As an infant teacher I was shocked though at the formality of the USA early years system!

I moved my oldest directly from a UK primary school to a US elementary school and didn’t notice it being any more formal in the US. In fact the US was much more relaxed and play-based if anything.

I’m also shocked when I read stories in the UK about students not being allowed to
leave the classroom to go to the toilet or getting put in detention because of minor uniform infractions. Again not my kids’ experience here in the US.

ZZTopGuitarSolo · 15/06/2023 13:37

Another difference I’ve really noticed is how much easier it’s been to get SEN support and a diagnosis and treatment here. My youngest has ADHD and some other processing issues and was diagnosed and receiving support from the school within a couple of months of us mentioning it, which completely turned around his experience of education.

I don’t think that is necessarily the case in all districts and states so definitely something to research before choosing an area to live.

LittleGreyGoose · 15/06/2023 13:40

I'm still here and reading these messages - my fiancé just flew in today though so I'll be a bit distracted! But again, huge thanks for all these perspectives, they're invaluable. I'll reply to a few properly later :)

OP posts:
MissConductUS · 15/06/2023 14:19

Another difference I’ve really noticed is how much easier it’s been to get SEN support and a diagnosis and treatment here.

This was my experience too. When my first child was diagnosed as language delayed, our pediatrician notified the school district and they sent a speech therapist to our house twice a week to work with him until he started school in person. Additional therapy and testing was then done by the school while he was there. It didn't cost us anything and it wasn't something we had to fight for either.

mathanxiety · 15/06/2023 14:45

If you want public goods (playgrounds, parks, public pools, libraries, etc) you should look for a house in an older neighbourhood, built before private pools became a thing.

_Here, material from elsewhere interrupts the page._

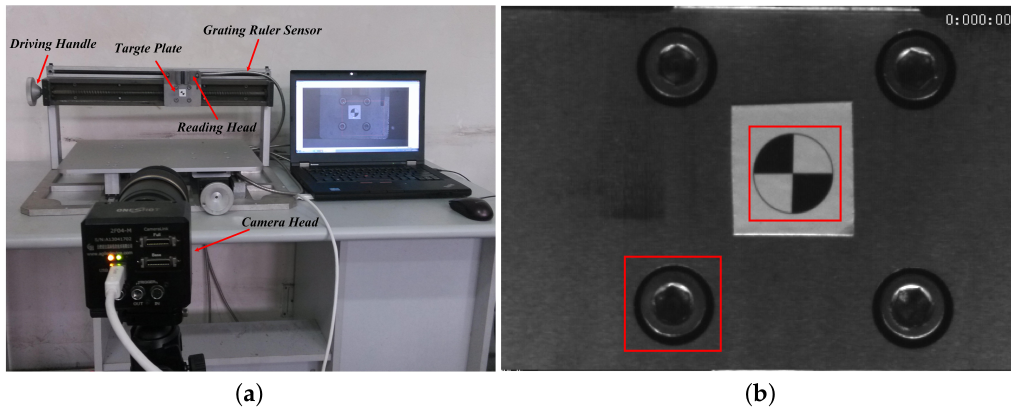
Figure 9. Experiment setup in moving platform experiment: ( a ) experimental device; ( b ) the selected artificial target and natural structure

Drive around, investigate neighbourhoods thoroughly, and check the quality of the schools. School catchment (district) boundaries are rigorously enforced in a lot of places - make sure your home is within district boundaries if there's a certain school you really like. For private schools (Jewish, RC, Lutheran, and Montessori are the main private schools where I live but different places can have a different mix) catchments normally don't apply, though congregation members usually get prioritised for religious school admission.